Israel claims to defend “freedom of worship” in Jerusalem, even though his police have injured, in recent weeks, hundreds of people on the mosques esplanade, the third holy place of Islam. Such violence, which culminated during the month of Ramadan, have continued since, a sign that the tension is far from falling. It is therefore enlightening to return to almost two centuries of history of “freedom of worship” in the holy city, which open with the Egyptian occupation of Syria and Palestine, withdrawn from 1831 to 1840 in the authority of Constantinople.
Cairo then decides to break the Ottoman taboo on the opening of European consulates in Jerusalem, a breach in which Great Britain rushes, followed by Prussia and France, this supporting Catholic orders Faced with Orthodox institutions sometimes tempted by tsarist “protection”. This rivalry by interposed Church leads the Ottoman sultan to define in 1852 relations between the various cults, a status quo inscribed in 1856 in the Treaty of Paris, after the Crimean War, where France and Great Britain support the Empire Ottoman against Russia.
A written status quo, but disputed
The very term “status quo” means that it is a question of freezing the positions and privileges of the different parties, in order to prevent recurring litigation from leaving open crises, above all between the “protectors “Churches concerned. Jewish worship is freely guaranteed in the historic synagogues of the old town, while a modern city is developing extra-muros, with 40,000 Jews for 30,000 Arabs in 1914 on the set of Jerusalem. But the Ottoman leaders prohibit the access of the esplanade of the mosques to the Jewish faithful who see the “Mount of the Temple”, as well as the fixed installations are prohibited in front of the Western wall of this esplanade, wall called “lamentations”, Yet the fundamental place of Jewish piety. These provisions are included after the British conquest of Jerusalem, in 1917, in the name of the status quo, hence the rejection of the Zionist proposal for the Western Wall and part of the district known as “Maghrebians”, which it adjoins and limits access. Riots broke out in 1920 around this sacred perimeter, the most serious disorders extending in 1929 to the rest of Palestine.
The end of the British mandate led, in 1948, to the proclamation of the State of Israel and to the First War with its Arab neighbors.
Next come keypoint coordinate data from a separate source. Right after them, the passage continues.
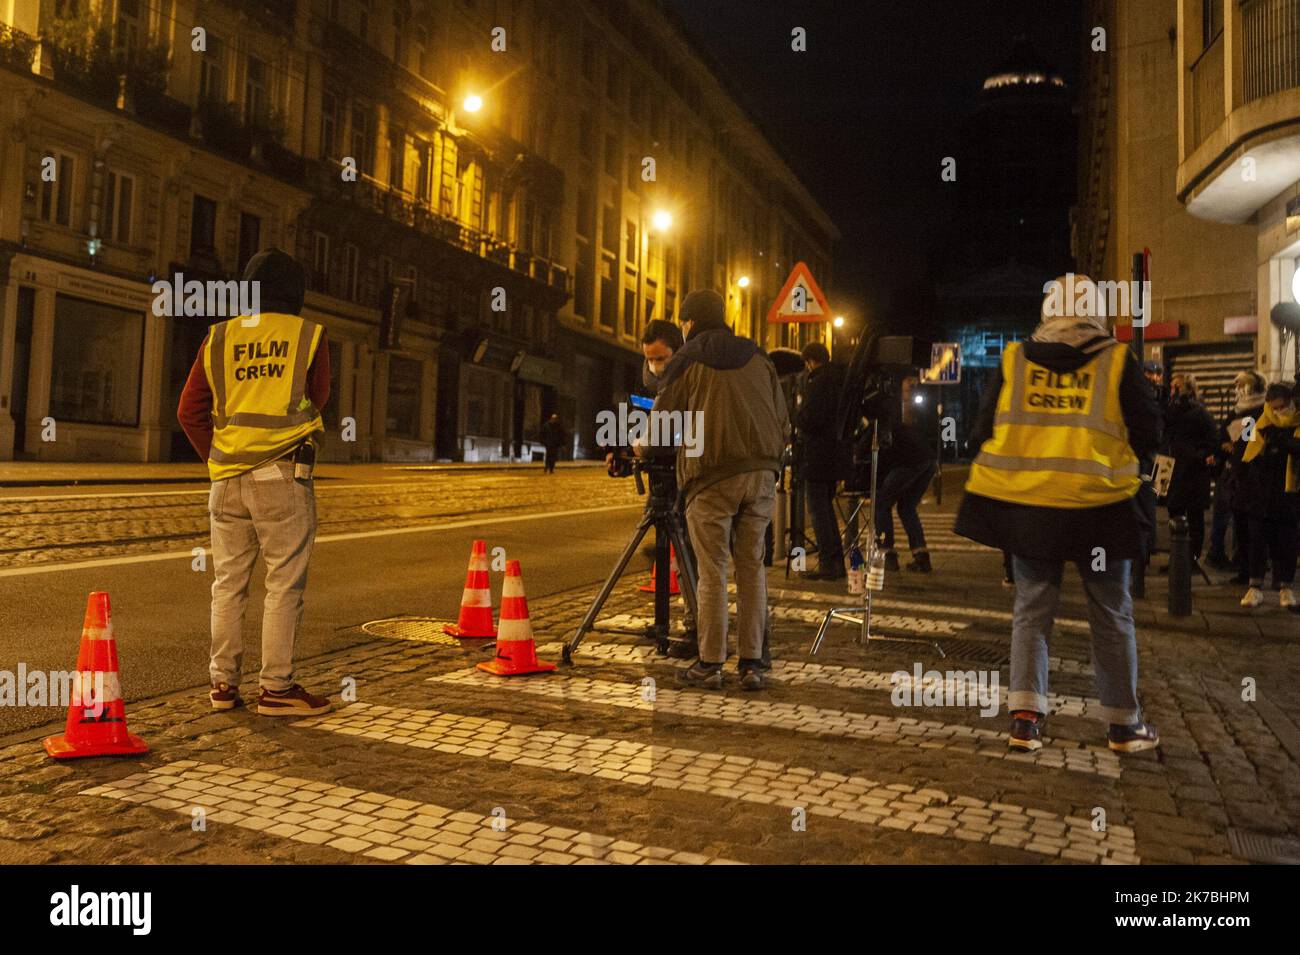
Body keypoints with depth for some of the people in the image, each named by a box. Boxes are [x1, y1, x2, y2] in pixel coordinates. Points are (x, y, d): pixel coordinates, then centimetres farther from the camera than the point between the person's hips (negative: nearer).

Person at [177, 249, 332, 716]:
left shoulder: (219, 338, 8)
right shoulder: (309, 336, 0)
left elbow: (190, 411, 7)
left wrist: (216, 458, 15)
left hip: (227, 480, 4)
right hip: (283, 476, -4)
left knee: (228, 583, 11)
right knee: (284, 584, 0)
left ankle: (223, 683, 18)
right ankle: (276, 687, 2)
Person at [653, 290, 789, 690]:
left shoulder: (687, 362, 5)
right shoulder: (758, 359, 15)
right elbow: (783, 424, 14)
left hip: (712, 477, -4)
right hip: (761, 475, 4)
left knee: (712, 573, 1)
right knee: (752, 568, 8)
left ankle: (710, 664, 4)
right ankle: (752, 663, 8)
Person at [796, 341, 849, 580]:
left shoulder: (817, 383, -16)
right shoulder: (841, 380, 11)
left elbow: (808, 421, -22)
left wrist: (797, 413, -1)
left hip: (818, 455, -9)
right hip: (837, 451, 9)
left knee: (819, 509, -3)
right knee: (826, 506, 18)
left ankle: (828, 564, -2)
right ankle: (837, 563, 21)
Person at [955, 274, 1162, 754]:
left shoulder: (1013, 360, -1)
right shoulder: (1118, 362, -6)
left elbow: (983, 432, 1)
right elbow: (1149, 435, -2)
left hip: (1024, 504, 2)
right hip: (1098, 505, -1)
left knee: (1031, 609, 12)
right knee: (1111, 616, 13)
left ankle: (1025, 717, 5)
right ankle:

The fights for Jerusalem are ferocious and end in the division of the holy city between a Western sector, incorporated into Israel, and an oriental sector, including the old town and its holy places, occupied, then annexed by Jordan. The state of war continues between the two countries, despite the ceasefire, with looting and fire of the synagogues of East Jerusalem, hence the Jewish population has disappeared.